I think an appellant has to have one, two, maybe three big reasons the lower court was wrong. There are exceptions, but for most cases, any more than that seems desperate.

A colleague of mine once said that you should approach an appeal as if the judges on the appellate court are lazy. They're not, of course, but act as if they are. That forces you to limit your brief to the most important arguments, write succinctly, and not get bogged down in a detailed, complex argument unless you can make it compelling.

In my opinion, though, it seems far less dangerous to "kitchen sink" the brief for respondent/appellee. I think the more reasons the court has to affirm, the better, and such reasons are rarely weak.

This approach also stems from something I learned from a colleague (who is also a former justice of the California Court of Appeal). He said that the court will generally try to look for a reason to affirm without reaching the merits. Only if there is no way to do that will it address issues on the merits. So I look for every one of those I can find. Sometimes, even the kitchen sink is a good argument.

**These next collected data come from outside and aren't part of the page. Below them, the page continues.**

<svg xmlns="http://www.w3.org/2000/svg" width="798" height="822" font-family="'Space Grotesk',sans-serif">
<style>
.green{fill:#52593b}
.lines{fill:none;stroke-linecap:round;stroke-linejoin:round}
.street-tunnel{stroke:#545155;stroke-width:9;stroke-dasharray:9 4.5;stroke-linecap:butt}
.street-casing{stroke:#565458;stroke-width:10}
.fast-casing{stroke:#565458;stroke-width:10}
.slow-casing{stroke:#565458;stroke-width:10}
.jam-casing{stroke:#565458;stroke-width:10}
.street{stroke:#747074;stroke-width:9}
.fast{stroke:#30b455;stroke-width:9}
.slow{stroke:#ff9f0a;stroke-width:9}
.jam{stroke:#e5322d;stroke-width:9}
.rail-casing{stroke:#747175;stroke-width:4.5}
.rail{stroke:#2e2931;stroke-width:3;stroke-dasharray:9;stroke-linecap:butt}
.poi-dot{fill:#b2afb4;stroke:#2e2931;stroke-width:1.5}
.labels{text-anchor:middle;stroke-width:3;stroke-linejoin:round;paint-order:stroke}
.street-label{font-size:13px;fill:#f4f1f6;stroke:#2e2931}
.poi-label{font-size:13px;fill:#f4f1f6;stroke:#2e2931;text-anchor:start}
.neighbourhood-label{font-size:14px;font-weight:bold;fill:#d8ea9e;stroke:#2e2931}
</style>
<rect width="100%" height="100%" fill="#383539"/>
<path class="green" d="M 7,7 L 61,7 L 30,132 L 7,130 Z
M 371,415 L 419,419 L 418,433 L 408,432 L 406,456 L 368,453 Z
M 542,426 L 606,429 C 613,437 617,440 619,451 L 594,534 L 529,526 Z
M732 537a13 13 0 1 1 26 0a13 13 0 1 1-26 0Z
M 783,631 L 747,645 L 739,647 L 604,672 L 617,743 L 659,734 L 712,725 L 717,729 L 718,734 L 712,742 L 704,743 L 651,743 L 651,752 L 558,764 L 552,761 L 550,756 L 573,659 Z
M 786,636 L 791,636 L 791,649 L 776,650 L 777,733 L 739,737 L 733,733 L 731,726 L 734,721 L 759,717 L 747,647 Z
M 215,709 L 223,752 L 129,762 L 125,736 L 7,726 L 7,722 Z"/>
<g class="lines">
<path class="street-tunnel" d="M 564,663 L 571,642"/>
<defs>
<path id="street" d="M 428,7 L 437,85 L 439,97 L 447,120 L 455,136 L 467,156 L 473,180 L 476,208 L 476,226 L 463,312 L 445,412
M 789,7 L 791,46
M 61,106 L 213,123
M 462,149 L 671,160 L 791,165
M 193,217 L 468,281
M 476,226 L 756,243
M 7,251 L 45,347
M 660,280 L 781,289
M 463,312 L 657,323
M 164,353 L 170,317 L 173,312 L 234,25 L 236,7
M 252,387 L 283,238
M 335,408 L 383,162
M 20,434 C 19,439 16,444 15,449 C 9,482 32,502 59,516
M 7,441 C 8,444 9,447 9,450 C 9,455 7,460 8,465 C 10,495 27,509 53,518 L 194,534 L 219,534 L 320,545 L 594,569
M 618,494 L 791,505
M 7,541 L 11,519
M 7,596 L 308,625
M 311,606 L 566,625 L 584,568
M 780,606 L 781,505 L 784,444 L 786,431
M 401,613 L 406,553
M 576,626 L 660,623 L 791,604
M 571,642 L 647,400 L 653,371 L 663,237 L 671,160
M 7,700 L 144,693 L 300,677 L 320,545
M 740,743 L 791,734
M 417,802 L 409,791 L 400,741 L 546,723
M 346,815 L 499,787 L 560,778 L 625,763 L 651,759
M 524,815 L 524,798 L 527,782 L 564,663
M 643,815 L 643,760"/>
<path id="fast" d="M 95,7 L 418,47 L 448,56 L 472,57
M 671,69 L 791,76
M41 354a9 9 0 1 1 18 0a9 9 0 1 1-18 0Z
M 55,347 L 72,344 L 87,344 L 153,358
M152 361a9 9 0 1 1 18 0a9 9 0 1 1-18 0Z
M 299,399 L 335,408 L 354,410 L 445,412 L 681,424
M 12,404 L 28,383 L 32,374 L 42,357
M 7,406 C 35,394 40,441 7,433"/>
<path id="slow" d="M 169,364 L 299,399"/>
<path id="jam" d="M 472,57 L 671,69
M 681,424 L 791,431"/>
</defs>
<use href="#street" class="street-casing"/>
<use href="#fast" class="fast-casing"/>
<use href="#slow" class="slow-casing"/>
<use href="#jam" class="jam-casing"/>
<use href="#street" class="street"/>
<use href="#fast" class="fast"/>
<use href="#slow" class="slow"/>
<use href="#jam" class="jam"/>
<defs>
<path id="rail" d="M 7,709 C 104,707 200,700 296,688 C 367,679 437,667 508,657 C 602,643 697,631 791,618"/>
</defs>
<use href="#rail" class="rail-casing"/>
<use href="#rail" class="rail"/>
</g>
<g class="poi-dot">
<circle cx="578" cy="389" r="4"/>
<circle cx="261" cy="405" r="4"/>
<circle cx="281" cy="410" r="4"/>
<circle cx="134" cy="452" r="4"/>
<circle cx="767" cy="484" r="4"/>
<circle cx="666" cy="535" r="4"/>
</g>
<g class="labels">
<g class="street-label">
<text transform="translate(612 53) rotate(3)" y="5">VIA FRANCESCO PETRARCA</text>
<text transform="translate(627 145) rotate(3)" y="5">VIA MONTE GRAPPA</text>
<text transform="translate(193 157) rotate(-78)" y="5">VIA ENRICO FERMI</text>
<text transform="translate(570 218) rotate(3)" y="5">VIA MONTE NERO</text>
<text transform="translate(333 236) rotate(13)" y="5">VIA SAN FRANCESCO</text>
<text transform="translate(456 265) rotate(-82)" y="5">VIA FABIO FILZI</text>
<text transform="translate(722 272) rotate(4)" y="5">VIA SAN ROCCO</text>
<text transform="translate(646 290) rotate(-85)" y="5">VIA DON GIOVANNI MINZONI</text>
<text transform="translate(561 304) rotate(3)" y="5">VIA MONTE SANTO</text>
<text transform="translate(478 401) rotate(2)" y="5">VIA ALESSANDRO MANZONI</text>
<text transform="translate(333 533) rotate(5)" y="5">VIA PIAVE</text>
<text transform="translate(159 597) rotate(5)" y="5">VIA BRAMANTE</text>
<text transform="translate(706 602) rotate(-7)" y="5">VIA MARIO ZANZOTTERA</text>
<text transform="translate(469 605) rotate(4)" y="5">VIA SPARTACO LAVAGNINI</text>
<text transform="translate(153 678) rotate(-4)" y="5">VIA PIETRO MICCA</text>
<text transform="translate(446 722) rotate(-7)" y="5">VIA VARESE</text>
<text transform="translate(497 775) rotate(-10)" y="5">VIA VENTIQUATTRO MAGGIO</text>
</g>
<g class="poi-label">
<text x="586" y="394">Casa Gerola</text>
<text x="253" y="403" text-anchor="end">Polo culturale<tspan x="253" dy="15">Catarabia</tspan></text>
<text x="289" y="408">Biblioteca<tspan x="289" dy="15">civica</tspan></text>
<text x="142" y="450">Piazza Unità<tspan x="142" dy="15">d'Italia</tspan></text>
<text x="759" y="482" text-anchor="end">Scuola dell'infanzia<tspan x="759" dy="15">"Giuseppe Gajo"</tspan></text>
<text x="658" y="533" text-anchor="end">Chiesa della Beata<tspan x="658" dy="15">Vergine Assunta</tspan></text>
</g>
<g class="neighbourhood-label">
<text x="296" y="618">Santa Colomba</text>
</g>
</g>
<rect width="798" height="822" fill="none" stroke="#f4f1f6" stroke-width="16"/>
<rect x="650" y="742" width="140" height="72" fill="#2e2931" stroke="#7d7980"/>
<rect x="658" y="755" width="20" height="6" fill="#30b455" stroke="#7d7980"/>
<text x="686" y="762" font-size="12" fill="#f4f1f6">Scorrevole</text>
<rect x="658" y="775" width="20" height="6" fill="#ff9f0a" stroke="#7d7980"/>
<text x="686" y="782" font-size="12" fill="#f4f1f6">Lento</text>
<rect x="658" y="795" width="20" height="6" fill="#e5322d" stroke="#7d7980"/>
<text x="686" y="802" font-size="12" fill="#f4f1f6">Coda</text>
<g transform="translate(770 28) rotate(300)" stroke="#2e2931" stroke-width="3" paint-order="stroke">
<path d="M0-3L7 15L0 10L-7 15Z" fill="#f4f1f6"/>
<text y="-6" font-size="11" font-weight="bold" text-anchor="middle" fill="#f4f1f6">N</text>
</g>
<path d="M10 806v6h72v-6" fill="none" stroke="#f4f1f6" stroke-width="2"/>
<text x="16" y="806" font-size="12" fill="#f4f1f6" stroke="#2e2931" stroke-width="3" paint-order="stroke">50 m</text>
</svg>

I'll give this dichotomy some further thought after I read these articles.

I think McElhaney makes a good point that the habit of exhausting all the issues is a carry over from law school.

Greg May

When I was a very young lawyer, a partner insisted that I include an argument in a summary judgment motion that relied on a multiple hearsay declaration (double or triple hearsay, I can't remember which), among other arguments that I wanted to ditch. I kept telling her we shouldn't do it but, being the partner, she won that battle.

The motion was denied. I'm not saying it would have been granted if she listed to me, but . . . come on, an argument that relies on a multiple hearsay declaration? What do you call the item that you throw in after you throw in the kitchen sink?